*Stored data entries:*
========================================

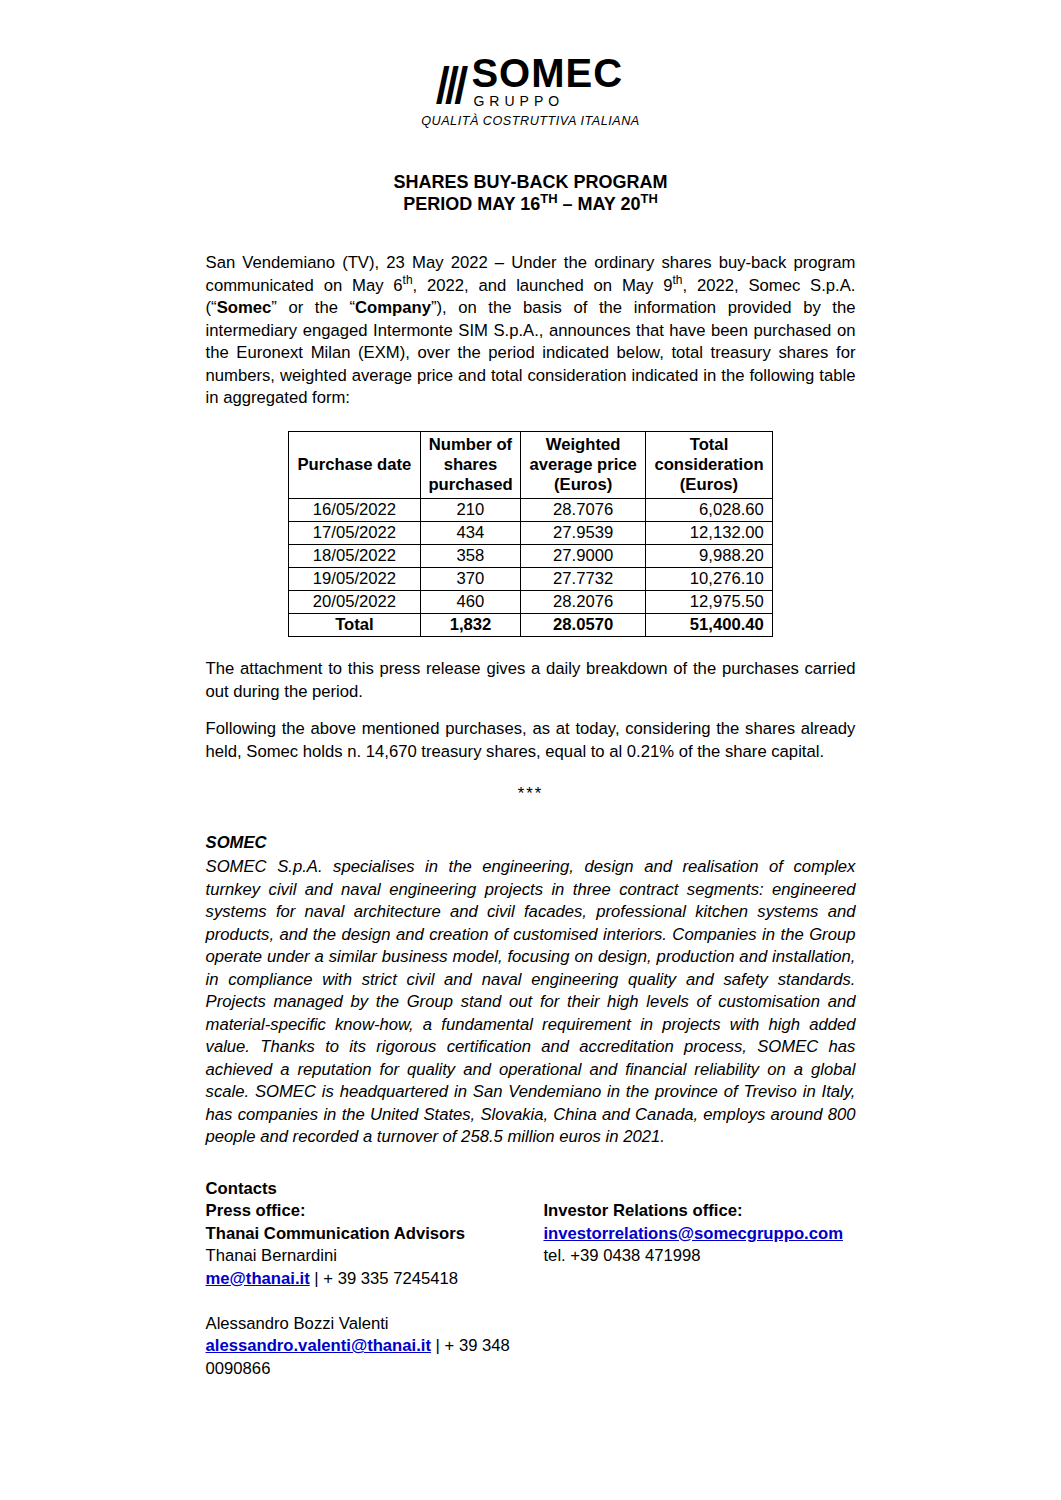|||SOMEC
GRUPPO
QUALITÀ COSTRUTTIVA ITALIANA
SHARES BUY-BACK PROGRAMPERIOD MAY 16TH – MAY 20TH
San Vendemiano (TV), 23 May 2022 – Under the ordinary shares buy-back program communicated on May 6th, 2022, and launched on May 9th, 2022, Somec S.p.A. (“Somec” or the “Company”), on the basis of the information provided by the intermediary engaged Intermonte SIM S.p.A., announces that have been purchased on the Euronext Milan (EXM), over the period indicated below, total treasury shares for numbers, weighted average price and total consideration indicated in the following table in aggregated form:
| Purchase date | Number of shares purchased | Weighted average price (Euros) | Total consideration (Euros) |
| --- | --- | --- | --- |
| 16/05/2022 | 210 | 28.7076 | 6,028.60 |
| 17/05/2022 | 434 | 27.9539 | 12,132.00 |
| 18/05/2022 | 358 | 27.9000 | 9,988.20 |
| 19/05/2022 | 370 | 27.7732 | 10,276.10 |
| 20/05/2022 | 460 | 28.2076 | 12,975.50 |
| Total | 1,832 | 28.0570 | 51,400.40 |
The attachment to this press release gives a daily breakdown of the purchases carried out during the period.
Following the above mentioned purchases, as at today, considering the shares already held, Somec holds n. 14,670 treasury shares, equal to al 0.21% of the share capital.
***
SOMEC
SOMEC S.p.A. specialises in the engineering, design and realisation of complex turnkey civil and naval engineering projects in three contract segments: engineered systems for naval architecture and civil facades, professional kitchen systems and products, and the design and creation of customised interiors. Companies in the Group operate under a similar business model, focusing on design, production and installation, in compliance with strict civil and naval engineering quality and safety standards. Projects managed by the Group stand out for their high levels of customisation and material-specific know-how, a fundamental requirement in projects with high added value. Thanks to its rigorous certification and accreditation process, SOMEC has achieved a reputation for quality and operational and financial reliability on a global scale. SOMEC is headquartered in San Vendemiano in the province of Treviso in Italy, has companies in the United States, Slovakia, China and Canada, employs around 800 people and recorded a turnover of 258.5 million euros in 2021.
| Contacts | |
| Press office: | Investor Relations office: |
| Thanai Communication Advisors | investorrelations@somecgruppo.com |
| Thanai Bernardini | tel. +39 0438 471998 |
| me@thanai.it / + 39 335 7245418 | |
| Alessandro Bozzi Valenti | |
| alessandro.valenti@thanai.it / + 39 348 0090866 | |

========================================

*TASK REQUIREMENTS:* The records need to be restated word for word, minus any images.

*SOLUTION FOR THIS PROBLEM:*
|||SOMEC
GRUPPO
QUALITÀ COSTRUTTIVA ITALIANA
SHARES BUY-BACK PROGRAMPERIOD MAY 16TH – MAY 20TH
San Vendemiano (TV), 23 May 2022 – Under the ordinary shares buy-back program communicated on May 6th, 2022, and launched on May 9th, 2022, Somec S.p.A. (“Somec” or the “Company”), on the basis of the information provided by the intermediary engaged Intermonte SIM S.p.A., announces that have been purchased on the Euronext Milan (EXM), over the period indicated below, total treasury shares for numbers, weighted average price and total consideration indicated in the following table in aggregated form:
| Purchase date | Number of shares purchased | Weighted average price (Euros) | Total consideration (Euros) |
| --- | --- | --- | --- |
| 16/05/2022 | 210 | 28.7076 | 6,028.60 |
| 17/05/2022 | 434 | 27.9539 | 12,132.00 |
| 18/05/2022 | 358 | 27.9000 | 9,988.20 |
| 19/05/2022 | 370 | 27.7732 | 10,276.10 |
| 20/05/2022 | 460 | 28.2076 | 12,975.50 |
| Total | 1,832 | 28.0570 | 51,400.40 |
The attachment to this press release gives a daily breakdown of the purchases carried out during the period.
Following the above mentioned purchases, as at today, considering the shares already held, Somec holds n. 14,670 treasury shares, equal to al 0.21% of the share capital.
***
SOMEC
SOMEC S.p.A. specialises in the engineering, design and realisation of complex turnkey civil and naval engineering projects in three contract segments: engineered systems for naval architecture and civil facades, professional kitchen systems and products, and the design and creation of customised interiors. Companies in the Group operate under a similar business model, focusing on design, production and installation, in compliance with strict civil and naval engineering quality and safety standards. Projects managed by the Group stand out for their high levels of customisation and material-specific know-how, a fundamental requirement in projects with high added value. Thanks to its rigorous certification and accreditation process, SOMEC has achieved a reputation for quality and operational and financial reliability on a global scale. SOMEC is headquartered in San Vendemiano in the province of Treviso in Italy, has companies in the United States, Slovakia, China and Canada, employs around 800 people and recorded a turnover of 258.5 million euros in 2021.
| Contacts | |
| Press office: | Investor Relations office: |
| Thanai Communication Advisors | investorrelations@somecgruppo.com |
| Thanai Bernardini | tel. +39 0438 471998 |
| me@thanai.it / + 39 335 7245418 | |
| Alessandro Bozzi Valenti | |
| alessandro.valenti@thanai.it / + 39 348 0090866 | |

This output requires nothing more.